** START OF SUPPLIED MATERIAL **
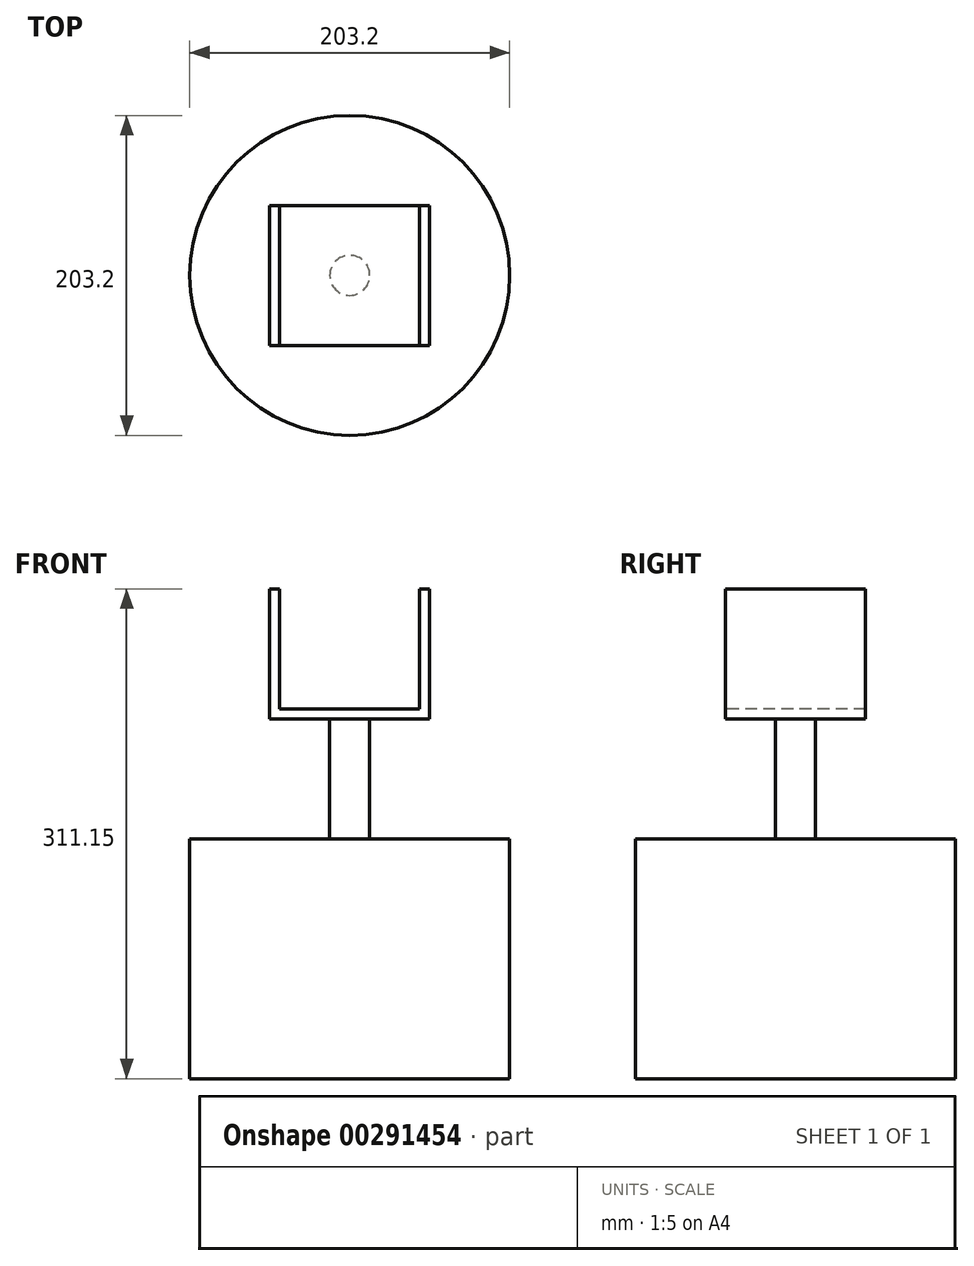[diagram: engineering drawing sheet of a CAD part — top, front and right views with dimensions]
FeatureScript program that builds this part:
annotation { "Feature Type Name" : "Feature", "Feature Type Description" : "" }
export const myFeature = defineFeature(function(context is Context, id is Id, definition is map)
    precondition{}
    {
        {
            var Q0;
            Q0=qCreatedBy(makeId("Top.planeOp"),FACE);
            var sketch = newSketch(context, id + "F0", { "sketchPlane" : qUnion([Q0])});
            skCircle(sketch, "E0", {"center": v(0, 0) * mm, "radius": 101.6 * mm});
            skSolve(sketch);
        }
        {
            var Q0;
            Q0=makeQuery(id+"F0.imprint","IMPRINT",FACE,{"disambiguationData":[TD([[makeQuery(id+"F0.imprint","IMPRINT",EDGE,{"derivedFrom":sQuery(id+"F0.wireOp",EDGE,"E0")}),1.0]])]});
            extrude(context, id + "F1", {"entities" : qUnion([Q0]), "depth" : 152.4 * mm});
        }
        {
            var Q0;
            Q0=makeQuery(id+"F1.opExtrude","CAP_FACE",FACE,{"disambiguationData":[OSD([sQuery(id+"F0.wireOp",EDGE,"E0")])],"isStart":false});
            var sketch = newSketch(context, id + "F2", { "sketchPlane" : qUnion([Q0])});
            skCircle(sketch, "E1", {"center": v(0, 0) * mm, "radius": 12.7 * mm});
            skSolve(sketch);
        }
        {
            var Q0;
            Q0=makeQuery(id+"F2.imprint","IMPRINT",FACE,{"disambiguationData":[TD([[makeQuery(id+"F2.imprint","IMPRINT",EDGE,{"derivedFrom":sQuery(id+"F2.wireOp",EDGE,"E1")}),1.0]])]});
            extrude(context, id + "F3", {"entities" : qUnion([Q0]), "operationType" : NewBodyOperationType.ADD, "depth" : 76.2 * mm});
        }
        {
            var Q0;
            Q0=makeQuery(id+"F3.opExtrude","CAP_FACE",FACE,{"disambiguationData":[OSD([sQuery(id+"F2.wireOp",EDGE,"E1")])],"isStart":false});
            var sketch = newSketch(context, id + "F4", { "sketchPlane" : qUnion([Q0])});
            skLineSegment(sketch, "E2.bottom", {"start": v(50.8, 44.45) * mm, "end": v(-50.8, 44.45) * mm});
            skLineSegment(sketch, "E2.top", {"start": v(50.8, -44.45) * mm, "end": v(-50.8, -44.45) * mm});
            skLineSegment(sketch, "E2.left", {"start": v(50.8, 44.45) * mm, "end": v(50.8, -44.45) * mm});
            skLineSegment(sketch, "E2.right", {"start": v(-50.8, 44.45) * mm, "end": v(-50.8, -44.45) * mm});
            skPoint(sketch, "E2.middle", {"position": v(0, 0) * mm});
            skSolve(sketch);
        }
        {
            var Q0;
            {var subQ0=sQuery(id+"F4.wireOp",EDGE,"K4epmSh5-EWmd-HBU6-rA8u-aSwJVVQLHfsW");Q0=makeQuery(id+"F4.imprint","IMPRINT",FACE,{"disambiguationData":[TD([[makeQuery(id+"F4.imprint","IMPRINT",EDGE,{"derivedFrom":subQ0}),1.0]])]});}
            var Q1;
            Q1=makeQuery(id+"F4.imprint","IMPRINT",FACE,{"disambiguationData":[TD([[makeQuery(id+"F4.imprint","IMPRINT",EDGE,{"derivedFrom":makeQuery(id+"F3.opExtrude","CAP_EDGE",EDGE,{"disambiguationData":[OSD([sQuery(id+"F2.wireOp",EDGE,"E1")])],"isStart":false})}),1.0]])]});
            var Q2;
            {var subQ0=sQuery(id+"F4.wireOp",EDGE,"E2.right");Q2=makeQuery(id+"F4.imprint","IMPRINT",FACE,{"disambiguationData":[TD([[makeQuery(id+"F4.imprint","IMPRINT",EDGE,{"derivedFrom":subQ0}),1.0]])]});}
            var Q3;
            {var subQ0=sQuery(id+"F4.wireOp",EDGE,"E2.left");Q3=makeQuery(id+"F4.imprint","IMPRINT",FACE,{"disambiguationData":[TD([[makeQuery(id+"F4.imprint","IMPRINT",EDGE,{"derivedFrom":subQ0}),-1.0]])]});}
            extrude(context, id + "F5", {"entities" : qUnion([Q0, Q1, Q2, Q3]), "operationType" : NewBodyOperationType.ADD, "depth" : 6.35 * mm});
        }
        {
            var Q0;
            Q0=makeQuery(id+"F5.opExtrude","CAP_FACE",FACE,{"disambiguationData":[OSD([sQuery(id+"F4.wireOp",EDGE,"E2.bottom"),sQuery(id+"F4.wireOp",EDGE,"E2.top"),sQuery(id+"F4.wireOp",EDGE,"E2.left"),sQuery(id+"F4.wireOp",EDGE,"E2.right")])],"isStart":false});
            var sketch = newSketch(context, id + "F6", { "sketchPlane" : qUnion([Q0])});
            skLineSegment(sketch, "E3", {"start": v(-44.45, 44.45) * mm, "end": v(-44.45, -44.45) * mm});
            skLineSegment(sketch, "E4", {"start": v(44.45, 44.45) * mm, "end": v(44.45, -44.45) * mm});
            skSolve(sketch);
        }
        {
            var Q0;
            {var subQ0=sQuery(id+"F6.wireOp",EDGE,"E3");Q0=makeQuery(id+"F6.imprint","IMPRINT",FACE,{"disambiguationData":[TD([[makeQuery(id+"F6.imprint","IMPRINT",EDGE,{"derivedFrom":subQ0}),-1.0]])]});}
            var Q1;
            {var subQ0=sQuery(id+"F6.wireOp",EDGE,"E4");Q1=makeQuery(id+"F6.imprint","IMPRINT",FACE,{"disambiguationData":[TD([[makeQuery(id+"F6.imprint","IMPRINT",EDGE,{"derivedFrom":subQ0}),1.0]])]});}
            extrude(context, id + "F7", {"entities" : qUnion([Q0, Q1]), "operationType" : NewBodyOperationType.ADD, "depth" : 76.2 * mm});
        }
    });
** END OF SUPPLIED MATERIAL **
**YOUR GOAL**
Count the lines in the entries above that contain the string "bottom", treating case as significant, and give only that number.

**RESULT OF THE EXERCISE**
2